======== TEXT SHOWN ========

Terms & Conditions

AGREED TERMS

Your attention is particularly drawn to the provisions of clause 9 (Limitation of liability).

  1. About us
    1.1 Company details. 123 Signed Ltd (company number 11342318) (we and us) is a company registered in England and Wales and our registered office is at Lower Ground Floor, 161-165 Farringdon Road, London, England, EC1R 3AL. Our main trading address is Lower Ground Floor, 161-165 Farringdon Road, London, England, EC1R 3AL. We operate the website www.123signed.com.
    1.2 Contacting us. To contact us email our customer service team to support@123signed.com. How to give us formal notice of any matter under these Terms is set out in clause 13.2.
  2. Our contract with you
    2.1 These Terms. These terms and conditions (“Terms”) apply to the supply of the services set out in these Terms by us to you. They apply to the exclusion of any other terms that you seek to impose or incorporate, or which are implied by trade, custom, practice or course of dealing.
    2.2 The Services. The provision of the services (the “Services”) involves us collecting information from you and providing it to businesses which provide the services which you seek.
    2.3 We shall collect this data from you through an application form made available on the website of a business which you wish to purchase services from (the “Original Supplier”).
    2.4 If you complete the application form, thereby submitting the requested data to us, we shall collate the information contained in the application form and send it, together with information on you requested by the Original Supplier and gathered from third parties (the “Applicant Data”), to the Original Supplier. The Original Supplier can then use the Applicant Data to decide whether or not to take you on as its client.
    2.5 In the event that you or the Original Supplier has informed us that you and the Original Supplier will not be entering into a contract for the services offered by the Original Supplier, we can send the Applicant Data to suppliers (the “Subsequent Suppliers”) which offer services which are similar to those which you sought from the Original Supplier (the “Similar Services”) to ascertain whether or not they would be willing to offer the Similar Services to you.

======== ENTRIES PROVIDED ========

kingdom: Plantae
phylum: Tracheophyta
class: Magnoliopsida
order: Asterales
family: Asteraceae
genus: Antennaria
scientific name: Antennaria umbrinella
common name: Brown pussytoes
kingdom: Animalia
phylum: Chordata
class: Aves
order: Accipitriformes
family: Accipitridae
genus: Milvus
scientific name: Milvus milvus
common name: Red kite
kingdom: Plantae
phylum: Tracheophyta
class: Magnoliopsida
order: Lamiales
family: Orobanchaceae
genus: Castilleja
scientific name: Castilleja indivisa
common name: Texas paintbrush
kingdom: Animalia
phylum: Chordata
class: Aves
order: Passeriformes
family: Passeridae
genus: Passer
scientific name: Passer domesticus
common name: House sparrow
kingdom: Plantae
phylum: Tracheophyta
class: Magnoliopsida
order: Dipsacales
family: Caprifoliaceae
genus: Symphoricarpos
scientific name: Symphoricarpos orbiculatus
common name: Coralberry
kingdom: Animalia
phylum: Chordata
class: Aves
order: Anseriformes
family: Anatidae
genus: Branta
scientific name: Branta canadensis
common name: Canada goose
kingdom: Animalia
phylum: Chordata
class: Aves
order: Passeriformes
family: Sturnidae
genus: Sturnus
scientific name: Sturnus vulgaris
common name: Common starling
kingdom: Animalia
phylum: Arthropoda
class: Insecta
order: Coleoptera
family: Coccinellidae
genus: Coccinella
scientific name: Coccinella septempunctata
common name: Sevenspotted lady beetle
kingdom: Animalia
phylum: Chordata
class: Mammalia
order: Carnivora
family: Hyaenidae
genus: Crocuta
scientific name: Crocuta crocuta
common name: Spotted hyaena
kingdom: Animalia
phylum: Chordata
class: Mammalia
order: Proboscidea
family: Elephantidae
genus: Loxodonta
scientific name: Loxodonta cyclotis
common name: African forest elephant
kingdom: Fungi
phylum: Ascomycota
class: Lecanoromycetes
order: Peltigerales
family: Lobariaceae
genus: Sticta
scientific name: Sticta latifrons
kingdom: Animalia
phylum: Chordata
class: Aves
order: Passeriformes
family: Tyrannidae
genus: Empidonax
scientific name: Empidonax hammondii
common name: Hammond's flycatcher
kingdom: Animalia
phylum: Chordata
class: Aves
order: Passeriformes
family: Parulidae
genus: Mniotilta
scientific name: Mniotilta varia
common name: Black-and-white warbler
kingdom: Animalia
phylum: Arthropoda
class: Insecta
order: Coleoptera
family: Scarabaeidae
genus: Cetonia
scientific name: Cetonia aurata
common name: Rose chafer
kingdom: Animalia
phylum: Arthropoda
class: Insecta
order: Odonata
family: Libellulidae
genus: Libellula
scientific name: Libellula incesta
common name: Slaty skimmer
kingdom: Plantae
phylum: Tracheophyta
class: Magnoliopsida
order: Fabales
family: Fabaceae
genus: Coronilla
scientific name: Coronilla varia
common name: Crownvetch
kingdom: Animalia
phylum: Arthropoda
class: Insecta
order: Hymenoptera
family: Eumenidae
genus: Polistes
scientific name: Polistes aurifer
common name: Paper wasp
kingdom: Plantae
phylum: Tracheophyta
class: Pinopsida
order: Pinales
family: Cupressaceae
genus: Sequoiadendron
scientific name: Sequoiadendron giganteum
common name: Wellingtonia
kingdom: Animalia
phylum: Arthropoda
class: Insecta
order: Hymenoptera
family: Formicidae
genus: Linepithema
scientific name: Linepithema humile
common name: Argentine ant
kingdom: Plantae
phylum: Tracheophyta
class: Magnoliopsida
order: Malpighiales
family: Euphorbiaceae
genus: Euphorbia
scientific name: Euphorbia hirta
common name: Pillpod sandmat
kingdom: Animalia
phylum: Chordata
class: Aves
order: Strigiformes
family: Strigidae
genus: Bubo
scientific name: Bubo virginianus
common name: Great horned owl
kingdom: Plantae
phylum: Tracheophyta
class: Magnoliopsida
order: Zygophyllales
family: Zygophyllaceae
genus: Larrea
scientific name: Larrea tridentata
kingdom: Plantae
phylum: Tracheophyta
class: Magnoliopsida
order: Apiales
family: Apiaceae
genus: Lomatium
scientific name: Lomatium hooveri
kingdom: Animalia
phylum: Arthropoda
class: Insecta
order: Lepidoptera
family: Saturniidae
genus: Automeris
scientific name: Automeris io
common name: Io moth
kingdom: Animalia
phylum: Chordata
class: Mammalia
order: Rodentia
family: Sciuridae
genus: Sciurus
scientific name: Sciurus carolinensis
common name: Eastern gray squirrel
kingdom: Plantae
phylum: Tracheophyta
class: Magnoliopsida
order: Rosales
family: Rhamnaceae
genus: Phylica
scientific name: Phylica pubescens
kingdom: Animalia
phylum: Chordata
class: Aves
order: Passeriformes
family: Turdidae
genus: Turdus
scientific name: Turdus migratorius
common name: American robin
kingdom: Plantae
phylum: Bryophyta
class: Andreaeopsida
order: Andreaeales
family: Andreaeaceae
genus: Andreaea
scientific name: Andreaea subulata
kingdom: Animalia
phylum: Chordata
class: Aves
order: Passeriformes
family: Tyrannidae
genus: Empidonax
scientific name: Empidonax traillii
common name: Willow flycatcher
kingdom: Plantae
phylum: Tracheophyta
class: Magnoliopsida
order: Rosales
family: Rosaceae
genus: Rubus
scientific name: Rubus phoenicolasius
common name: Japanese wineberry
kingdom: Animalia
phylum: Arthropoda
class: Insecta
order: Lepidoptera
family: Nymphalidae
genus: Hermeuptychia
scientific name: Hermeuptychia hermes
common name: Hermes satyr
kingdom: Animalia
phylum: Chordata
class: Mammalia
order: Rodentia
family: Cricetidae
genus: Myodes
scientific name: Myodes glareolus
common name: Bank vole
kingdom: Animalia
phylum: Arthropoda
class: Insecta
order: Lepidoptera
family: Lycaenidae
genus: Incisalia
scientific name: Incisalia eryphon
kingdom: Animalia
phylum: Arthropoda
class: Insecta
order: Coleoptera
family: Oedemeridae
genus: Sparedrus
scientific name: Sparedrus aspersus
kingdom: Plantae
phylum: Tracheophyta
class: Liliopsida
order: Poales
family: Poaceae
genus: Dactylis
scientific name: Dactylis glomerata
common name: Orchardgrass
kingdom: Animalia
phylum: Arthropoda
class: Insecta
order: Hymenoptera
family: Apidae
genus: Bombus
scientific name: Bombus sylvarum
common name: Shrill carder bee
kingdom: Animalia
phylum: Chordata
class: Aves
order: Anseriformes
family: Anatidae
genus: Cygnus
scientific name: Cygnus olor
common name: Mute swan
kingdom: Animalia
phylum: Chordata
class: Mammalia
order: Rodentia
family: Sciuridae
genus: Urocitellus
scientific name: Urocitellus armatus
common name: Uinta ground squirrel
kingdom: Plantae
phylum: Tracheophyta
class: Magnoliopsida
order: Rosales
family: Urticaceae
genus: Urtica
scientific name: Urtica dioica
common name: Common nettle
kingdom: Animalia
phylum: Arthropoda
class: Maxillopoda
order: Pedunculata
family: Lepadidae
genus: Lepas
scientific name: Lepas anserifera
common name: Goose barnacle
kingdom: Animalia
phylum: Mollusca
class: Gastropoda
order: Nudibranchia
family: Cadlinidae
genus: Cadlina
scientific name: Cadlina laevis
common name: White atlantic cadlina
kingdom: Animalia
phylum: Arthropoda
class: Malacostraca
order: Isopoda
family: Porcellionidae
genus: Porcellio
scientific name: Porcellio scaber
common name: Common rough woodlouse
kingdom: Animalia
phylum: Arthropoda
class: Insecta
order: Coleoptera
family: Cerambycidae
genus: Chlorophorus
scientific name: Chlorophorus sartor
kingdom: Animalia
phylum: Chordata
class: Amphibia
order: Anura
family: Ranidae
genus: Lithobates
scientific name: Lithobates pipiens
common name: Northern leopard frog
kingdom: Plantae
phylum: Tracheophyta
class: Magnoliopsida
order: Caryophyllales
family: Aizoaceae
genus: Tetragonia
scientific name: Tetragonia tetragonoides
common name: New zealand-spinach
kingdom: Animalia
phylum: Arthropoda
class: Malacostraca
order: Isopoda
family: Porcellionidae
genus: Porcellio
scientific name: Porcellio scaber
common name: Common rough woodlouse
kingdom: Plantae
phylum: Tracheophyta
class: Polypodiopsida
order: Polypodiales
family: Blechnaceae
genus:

========

TASK OBJECTIVE - What email address do the terms and conditions give for reaching the customer service team?

CORRECT RESULT - support@123signed.com